§ **Aim of the exercise**:
Using the listing, work out the number of lines where "down" shows up, and answer with that number alone.

§ **Excerpted data**:
# # #
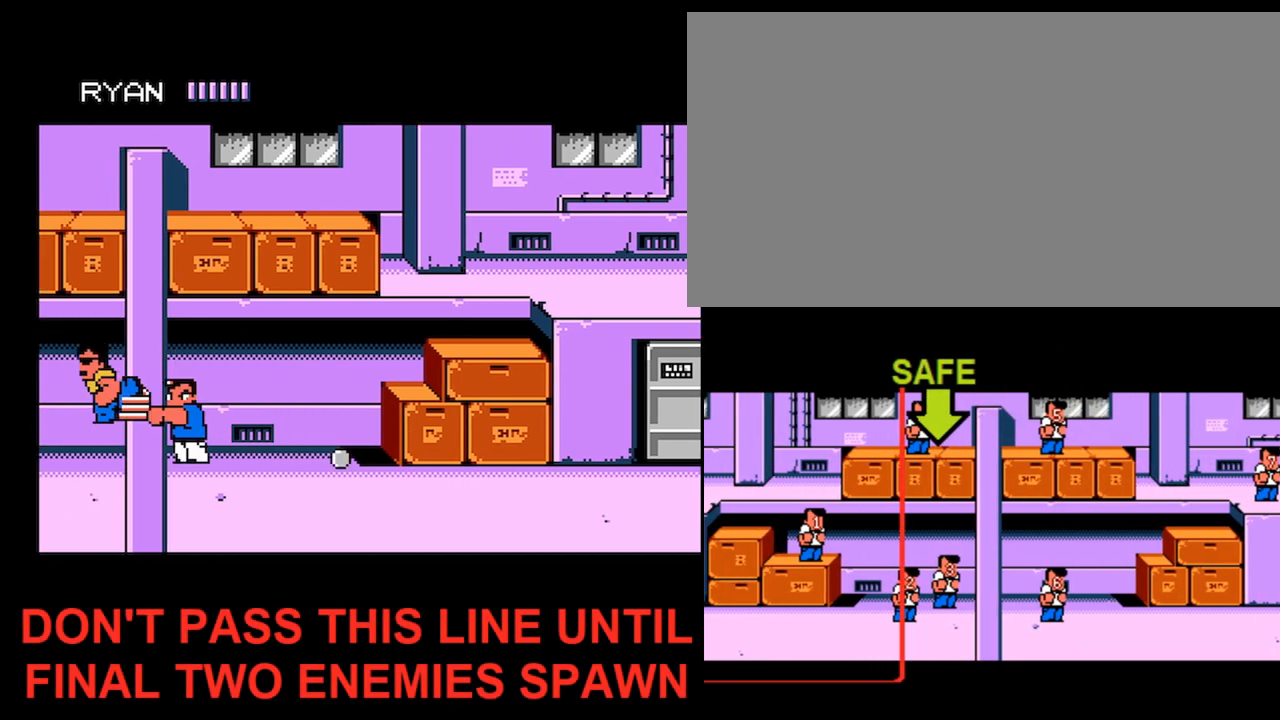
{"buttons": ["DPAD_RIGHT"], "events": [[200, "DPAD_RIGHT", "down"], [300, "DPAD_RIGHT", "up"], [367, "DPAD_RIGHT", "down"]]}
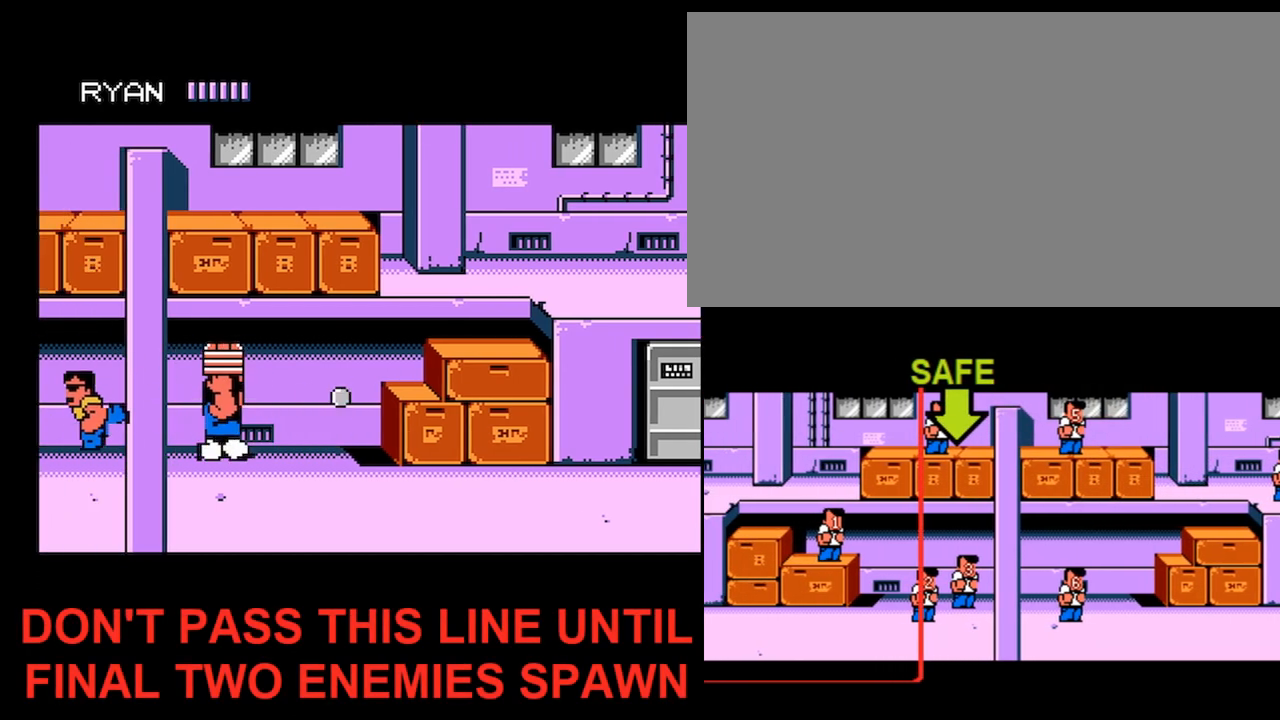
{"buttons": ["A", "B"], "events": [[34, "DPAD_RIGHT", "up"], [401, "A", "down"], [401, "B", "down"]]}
# # #
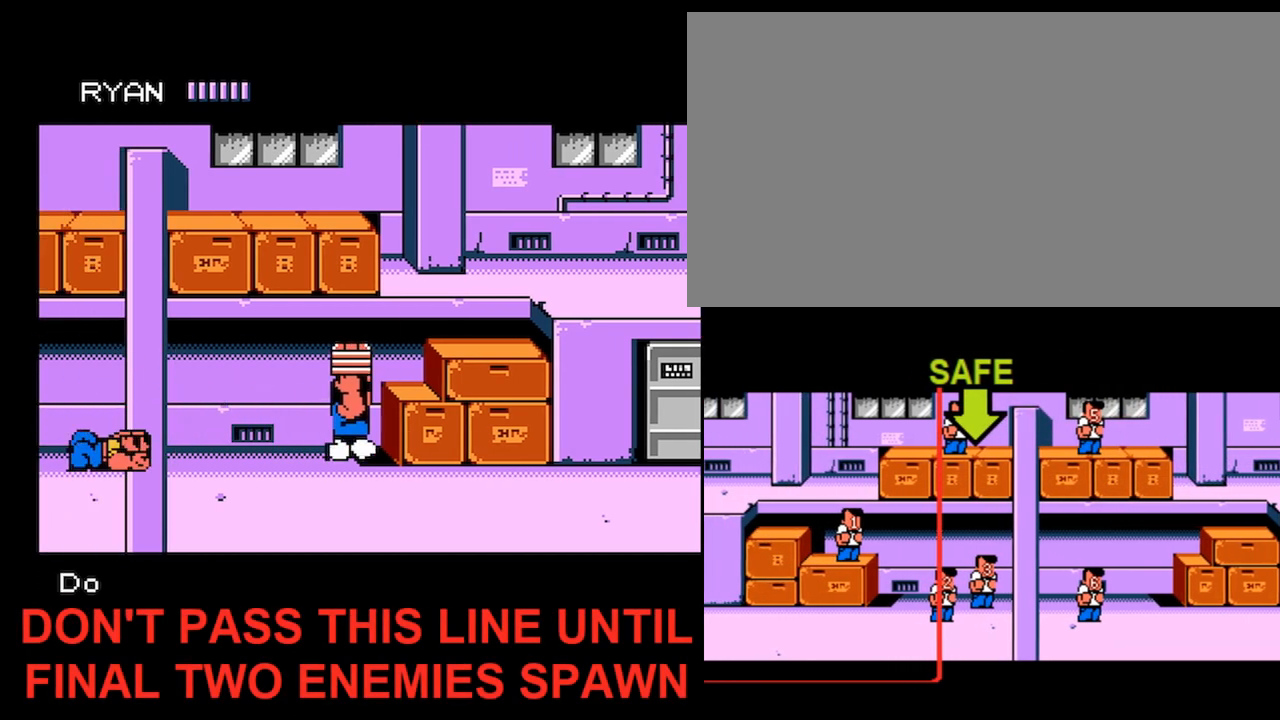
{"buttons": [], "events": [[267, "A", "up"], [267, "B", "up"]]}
# # #
§ **Expected output**:
2